How we work: The Three Stages of RAFI’s Hurricane Relief Efforts
Stage 1. Immediate Response-Providing information and assistance from 48 hrs before through the days immediately after hurricane landfall to assure farm and family safety, and to lay the groundwork for recovery
Respond to direct calls from farmers for help with crisis situations and navigating the chaotic world of disaster recovery.
Contact or visit farmers involved in our programs to make sure they are safe, to connect to others in their area, and to understand the needs of the diversity of farms in the area.
Once families and farms are safe, we emphasize documentation and record-keeping to help families access the resources that will help them get back on their feet.

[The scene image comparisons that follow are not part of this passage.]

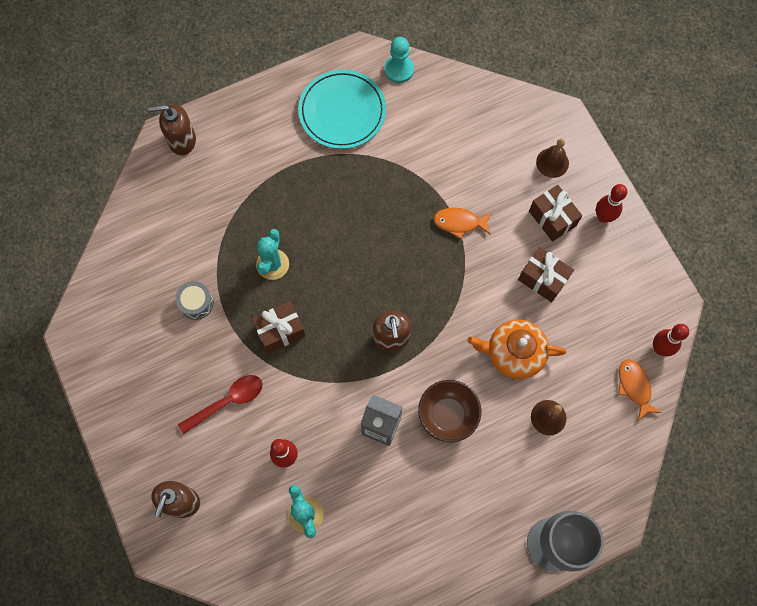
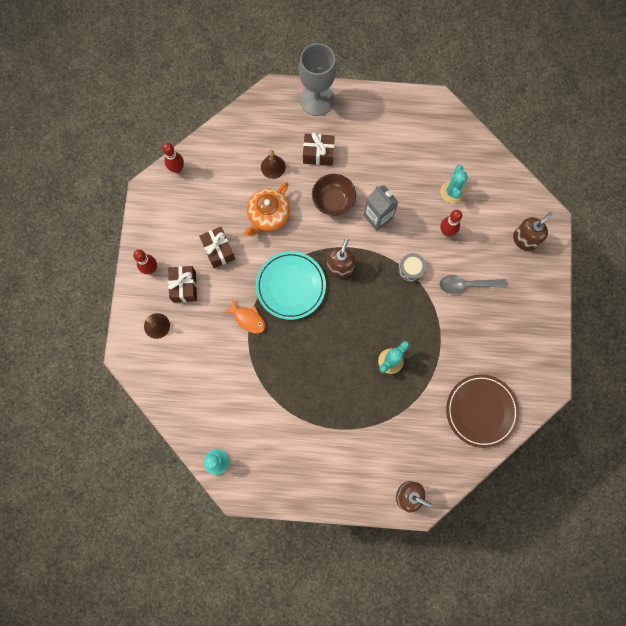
camera: 150 degrees left, 5 degrees up
grey drum [175,281,214,320] -> grey drum moved to [398,253,426,282]
red spoon [178,375,262,434] -> grey spoon [439,275,506,294]
brown gift [252,301,306,353] -> brown gift moved to [303,132,335,166]
turquoise plate [298,70,386,149] -> turquoise plate moved to [256,251,326,320]
orange teapot [468,320,566,379] -> orange teapot turned 90 degrees clockwise [244,182,290,236]
orange fish [618,360,661,421] -> none
none -> brown plate [446,374,519,448]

Stage 2. From relief to recovery: Building hope from chaos and a path to recovery
Our Direct Services team assists farmers in assessing and documenting their situation following the storm, and provides assistance with filling out the paperwork, interpreting program requirements, and creating a viable path to recovery.

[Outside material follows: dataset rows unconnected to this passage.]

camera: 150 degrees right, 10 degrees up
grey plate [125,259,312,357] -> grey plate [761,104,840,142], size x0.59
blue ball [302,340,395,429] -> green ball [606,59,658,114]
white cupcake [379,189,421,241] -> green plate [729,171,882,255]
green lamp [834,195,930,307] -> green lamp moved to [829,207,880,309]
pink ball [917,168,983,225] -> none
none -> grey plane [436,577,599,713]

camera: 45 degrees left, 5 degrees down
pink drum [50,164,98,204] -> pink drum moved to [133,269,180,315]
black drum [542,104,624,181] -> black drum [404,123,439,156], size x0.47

We provide outreach to farming operations that may be overlooked by disaster relief or other agencies to make sure they are included in both disaster damage assessments and program administration.
The RAFI staff provides training for partner farm, ag and rural services agencies to help them serve their communities better, and to build the capacity of folks in the community to assist each other.

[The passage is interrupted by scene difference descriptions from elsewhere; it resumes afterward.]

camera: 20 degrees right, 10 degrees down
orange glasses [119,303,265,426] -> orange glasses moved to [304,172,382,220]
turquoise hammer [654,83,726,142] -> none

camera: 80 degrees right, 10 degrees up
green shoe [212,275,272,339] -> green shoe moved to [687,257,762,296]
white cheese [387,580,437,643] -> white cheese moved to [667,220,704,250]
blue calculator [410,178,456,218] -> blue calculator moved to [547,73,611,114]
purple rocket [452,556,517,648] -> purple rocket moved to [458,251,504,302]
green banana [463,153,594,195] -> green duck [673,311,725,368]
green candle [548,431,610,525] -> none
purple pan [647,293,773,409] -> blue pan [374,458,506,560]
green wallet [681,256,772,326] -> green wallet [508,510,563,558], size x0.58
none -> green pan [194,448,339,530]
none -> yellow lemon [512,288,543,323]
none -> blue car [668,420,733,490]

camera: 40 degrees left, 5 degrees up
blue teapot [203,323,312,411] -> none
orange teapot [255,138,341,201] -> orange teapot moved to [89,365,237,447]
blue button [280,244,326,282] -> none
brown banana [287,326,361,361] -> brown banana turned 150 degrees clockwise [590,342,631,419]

Stage 3. Advocacy on policy and program implementation
Based on our connection to farmers across the region, our staff work with policy makers from local, state and federal agencies to make sure that assistance gets to where it is needed most, including those who are most often missed. Disasters are a time when all segments of our community and all of agriculture come together.
RAFI’s work on disasters builds bridges between farmers, community-based organizations and agencies that create relationships that will be drawn on for many years to come.
As we learn together, RAFI works with communities to seek longer term changes to disaster, risk management and credit programs that will improve the outcomes for farmers in the next hurricane, and the one after that on into the future.